A scar?! I didn’t want a scar! I was deformed! I’d never be beautiful! I couldn’t believe that she could do so much damage to me and expect me to forgive her for it. I yelled to my mom that there was a scar on my cheek. My sister tried screaming louder that it still wasn’t her fault, and the scar really wasn’t that big anyway, and it was shaped like a moon.
My mom assured me with the words, “It was only an accident.”
Night in the city was a canvas of indigo with sporadic squares of diffused yellow light. The rumble and subsequent ascending pitch of airplane motors lifting into the sky was continuous and made more distinct in the darkness. At first, each uproar of the engine would startle me, but they eventually melted into the background as I made a game of searching the area for the blinking dots of light soaring from one shade of night into another more ethereal one. My family was in Texas in the middle of our summer road trip. A friend of my father’s, Lucia, drove my mom, my sister, and me to the Houston airport to admire the hundreds of airplanes taking off and landing.
BLINK…BLINK. A red light barely discernible in the distance. Then the successive sound of the plane taking off echoed in our ears. It was a harsh sort of music. Lucia pointed us to a tower viewer we could use to see the planes closer. I positioned myself in front of the giant metal binoculars, pressing my temples into the sides and shifting around until I could see the blinking lights of the planes. Through the viewer, the pinpricks of lights bled over the entire scene, creating an orange haze around everything. Even so, it was amazing to see so close to a plane and then take one step back and see it from a great distance away.
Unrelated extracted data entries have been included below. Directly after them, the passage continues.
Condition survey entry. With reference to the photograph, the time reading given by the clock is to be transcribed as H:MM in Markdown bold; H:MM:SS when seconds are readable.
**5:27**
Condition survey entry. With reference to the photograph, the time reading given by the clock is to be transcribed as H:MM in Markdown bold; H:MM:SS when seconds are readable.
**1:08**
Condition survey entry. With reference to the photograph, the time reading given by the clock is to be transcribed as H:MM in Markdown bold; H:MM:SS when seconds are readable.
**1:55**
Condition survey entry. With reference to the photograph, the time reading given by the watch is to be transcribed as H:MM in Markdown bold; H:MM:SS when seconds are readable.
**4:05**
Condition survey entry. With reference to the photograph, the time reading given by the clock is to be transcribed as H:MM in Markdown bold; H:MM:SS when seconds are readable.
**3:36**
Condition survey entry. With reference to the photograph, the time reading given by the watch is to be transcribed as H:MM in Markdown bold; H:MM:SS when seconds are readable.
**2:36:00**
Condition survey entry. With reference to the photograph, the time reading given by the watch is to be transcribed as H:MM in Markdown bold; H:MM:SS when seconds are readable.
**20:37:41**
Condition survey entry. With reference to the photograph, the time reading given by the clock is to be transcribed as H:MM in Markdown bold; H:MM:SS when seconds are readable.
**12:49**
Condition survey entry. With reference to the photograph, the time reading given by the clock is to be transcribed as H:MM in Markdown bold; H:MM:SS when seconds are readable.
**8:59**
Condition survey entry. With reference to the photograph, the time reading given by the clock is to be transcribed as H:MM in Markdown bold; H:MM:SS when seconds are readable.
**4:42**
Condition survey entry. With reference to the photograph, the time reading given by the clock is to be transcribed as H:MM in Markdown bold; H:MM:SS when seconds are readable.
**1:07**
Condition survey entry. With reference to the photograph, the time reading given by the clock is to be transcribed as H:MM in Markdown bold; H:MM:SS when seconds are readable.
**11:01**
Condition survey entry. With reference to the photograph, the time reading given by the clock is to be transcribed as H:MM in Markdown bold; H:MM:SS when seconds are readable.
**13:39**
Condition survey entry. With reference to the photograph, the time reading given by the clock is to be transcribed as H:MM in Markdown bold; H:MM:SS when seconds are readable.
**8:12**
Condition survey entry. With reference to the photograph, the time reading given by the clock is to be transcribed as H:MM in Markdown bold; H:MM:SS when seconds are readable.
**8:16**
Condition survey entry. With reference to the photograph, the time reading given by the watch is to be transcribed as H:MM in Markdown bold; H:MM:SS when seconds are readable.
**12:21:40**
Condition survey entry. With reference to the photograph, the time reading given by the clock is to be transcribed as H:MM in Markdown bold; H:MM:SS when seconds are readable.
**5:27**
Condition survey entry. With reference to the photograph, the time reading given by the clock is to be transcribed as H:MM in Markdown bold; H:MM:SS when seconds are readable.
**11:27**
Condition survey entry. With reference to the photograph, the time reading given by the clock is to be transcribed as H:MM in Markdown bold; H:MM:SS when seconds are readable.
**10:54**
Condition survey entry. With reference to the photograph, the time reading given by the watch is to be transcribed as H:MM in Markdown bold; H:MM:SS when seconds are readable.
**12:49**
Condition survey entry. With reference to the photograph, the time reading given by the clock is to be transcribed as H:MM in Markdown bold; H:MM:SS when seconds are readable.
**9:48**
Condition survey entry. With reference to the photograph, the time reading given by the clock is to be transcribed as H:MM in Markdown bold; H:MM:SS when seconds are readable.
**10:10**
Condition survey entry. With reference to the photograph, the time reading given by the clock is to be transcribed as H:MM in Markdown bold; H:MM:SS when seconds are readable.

I instructed my sister to look through the binoculars so I could snap some photos on my new favorite Nikon digital camera. I always stayed behind the camera. On this road trip in particular, I wish I could have remained more hidden, but a family road trip needed evidence of the entire family being present (at least physically). In most of the photos, I hold an uncomfortable grimace or half-smile, my body curling in on itself like a wilted flower. My cheekbones straining against the sides of my face create small hollows under my eyes. My clavicles like budding wings from my shoulders were usually noticeable under the light tank tops I wore to survive the dry Texas heat.
Hiding can only take you so far when someone else is looking for you.
I wish I would have known more about change, about how to do it right. I didn’t have a direction, so I got lost. I lost the fat—the baby fat, the extra padding, the whatever you want to call it—wrong. I ate—and didn’t eat—the wrong things. I was living—with a stubborn, sullen head and heart—wrong. I barely found joy in life on that road trip amongst the tumultuous thoughts and expectations rattling in my mind, but in the moment at the airport, I was engrossed in something other than myself. I was caught off guard. I looked once again through the viewer at a plane speeding down the runway, nothing but a blur of red and white lights burning through the navy sea of night. I angled the binoculars upward and was shocked to see a full moon taking up nearly the entire scene through the lenses. I angled my digital camera lens behind one of the lenses of the binoculars and took a few photographs of the silver sphere floating at the perfect moment at the perfect angle.
I forgot my nagging thoughts of imperfection and wasting time. My mind was blinded by the beauty of a strange city at night under a full moon. I was too busy taking photographs of that beauty to care about trying to be something “beautiful” myself. No one could compete with the moon and the stars and once-in-a-lifetime places and times.
The pure beauty of nature will cover my scars.